### [EXERCISE OBJECTIVE]
In the magnolia tree text, who was the first person the writer knew to talk about organ and tissue transplants?

### [TEXT]
Wednesday, May 4, 2016

Lessons From Around the Magnolia Tree

In the back yard of the house next door to the one I grew up in Fieldale, there was a magnolia tree.  We have a picture of my mother holding me on the day I was baptized 55 years ago with one of the neighbors under that magnolia – fairly small at that time, but so was I! All of these important issues – where acts of faith and witness were needed – first came into my life in the community around the magnolia tree.  It was faith taken from the pews of the church and put into action around that tree.

No matter what time of the year, you could look out the windows on the side of our house and see signs of life in the magnolia tree – from the birds that roosted there to the evergreen leaves. The smell of those large sweet scented flowers filled the air around our house when they were in bloom and when they were not blooming, you could see those hairy flower bulbs which are borne at the tips of the twigs and know that they would blossom again.

Living in that particular house was a family whose only child had come back to live with them in her middle age following a mental health crisis.  I grew to love and care about JoAnn because my mother and father set the example.  Even though she had some rather unusual ways of doing things and preferred to stay in the house alone, she was loved and cared for as part of our neighborhood.  We looked in on her for many years after her parents’ died and until her death.

Jack and Clara Norris opened their house to me when I was 6 weeks old and cared for me while my parents worked until I finished elementary school.  Mr. Norris was very involved with the Lions Club.  He is the first person I knew who talked about organ and tissue transplants.  He worked hard to make people aware of the need for corneas for transplants.  And as I grew, in the community around the magnolia tree, came the need for bone marrow, kidney, and tissue transplants due to illness and injury.

### [DATA LISTING]
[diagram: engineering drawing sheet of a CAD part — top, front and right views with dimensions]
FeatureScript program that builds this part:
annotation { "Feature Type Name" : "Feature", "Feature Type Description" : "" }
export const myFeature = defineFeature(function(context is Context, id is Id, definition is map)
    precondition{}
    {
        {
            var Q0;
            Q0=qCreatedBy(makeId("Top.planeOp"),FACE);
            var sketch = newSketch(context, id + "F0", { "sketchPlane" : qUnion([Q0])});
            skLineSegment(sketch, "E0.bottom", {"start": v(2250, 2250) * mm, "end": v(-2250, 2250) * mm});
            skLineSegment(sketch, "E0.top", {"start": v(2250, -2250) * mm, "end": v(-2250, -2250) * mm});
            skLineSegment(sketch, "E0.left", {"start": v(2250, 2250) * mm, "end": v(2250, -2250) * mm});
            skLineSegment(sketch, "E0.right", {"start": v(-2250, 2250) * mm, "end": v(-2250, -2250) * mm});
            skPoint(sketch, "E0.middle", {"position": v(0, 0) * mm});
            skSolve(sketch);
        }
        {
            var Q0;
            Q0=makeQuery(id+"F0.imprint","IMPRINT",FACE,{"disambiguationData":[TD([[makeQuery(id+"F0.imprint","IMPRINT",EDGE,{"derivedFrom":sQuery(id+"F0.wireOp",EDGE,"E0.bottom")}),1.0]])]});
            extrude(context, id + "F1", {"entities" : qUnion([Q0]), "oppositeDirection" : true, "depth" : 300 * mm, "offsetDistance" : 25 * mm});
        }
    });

### [RESULT]
Mr. Norris (Jack Norris)